Of all spinal tumors, 70% of primary bone tumors are benign [11]. Osteochondromas (exostoses), which represent up to 7% of the benign spinal tumors [3], are a benign outgrowth of bone covered by a cartilaginous cap [8, 12], which could present as either a solitary lesion or as multiple lesions that occur either spontaneously or in an autosomal dominant pattern known as hereditary multiple exostoses (HME) [5].
Spinal osteochondromas occur more frequently in the cervical spine and upper dorsal segments, with lumbar osteochondroma, which is least affected [10]; they commonly arise in the pedicles, the lamina, or in the vertebral body [9]. The relative rareness of lower lumbar osteochondromas is believed to be due to less flexibility of the lumbar region compared to the cervical, which gives the lumber area greater resistance to epiphyseal growth cartilage displacement (which is believed to be the reason for osteochondroma development) [13].
In a review of literature by Yakkanti et al. [3] where they evaluated 84 articles reporting on 149 cases (123 (88.6%) were solitary, and 17 (11.4%) were associated with MHE), for the solitary lesions as the one reported in the current case, the most common region of affection was the cervical spine 63 (52.2%) of the cases, followed by the lumbar region 35 (26.5%), the posterior element was the commonest origin of the lesion with 85 cases (64.3%). For the lumber spine affection, four cases were reported to affect L5 vertebrae, one affecting the lamina [14], two affecting the body [15, 16], and in one case, the location was not reported [17].
Lumbar osteochondromas can cause various symptoms depending on their location, commonly related to the mechanical effects of the lesion leading to neurological symptoms (if it is growing inside the canal or compressing a nerve root) in the form of radiculopathy, myelopathy, cauda equina syndrome, foot drop, or neurogenic claudication [4, 8, 10].

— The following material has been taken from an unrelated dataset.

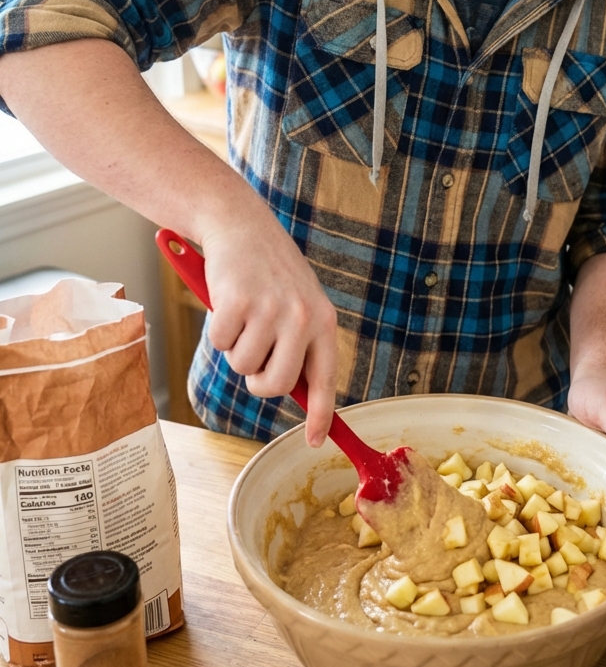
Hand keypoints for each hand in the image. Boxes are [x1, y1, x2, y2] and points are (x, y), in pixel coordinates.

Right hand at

Albrecht et al. suggested that plain radiographs are not conclusive for definite diagnosis [5]; further imaging modalities should be utilized, commonly a CT and MRI [3, 4, 15]. The CT scan will define the origin of the mass and help define the anatomical landmarks needed for planning the surgical excision [11]. In contrast, the MRI will be beneficial for measuring the cartilage cap’s thickness, assessing the surrounding neural tissues, and if a suspected malignant transformation needed to be ruled out [9].
Surgical resection of a lumbar osteochondroma is the management option of choice, especially if the patient is presented with symptoms; this surgical excision could be in situ marginal or wide excision, via a posterior, anterior, or combined approach, according to the location and the size of the mass [3, 6]. In case of development of neurological symptoms, surgical excision with decompression of a nerve root or the neural canal should be performed, with instrumented stabilization with or without fusion according to the spine stability after lesion resection [3, 14, 15].
Although it is fortunately rare, malignant transformation is considered the most concerning complication, with an estimated risk of transformation of about 1% for solitary osteochondroma and up to 5% for multiple osteochondromas [10]. Malignant transformation should be suspected if the cartilaginous cap is more than 3 cm, when patients report new onset of symptoms, and when the mass rapidly increases in size [9].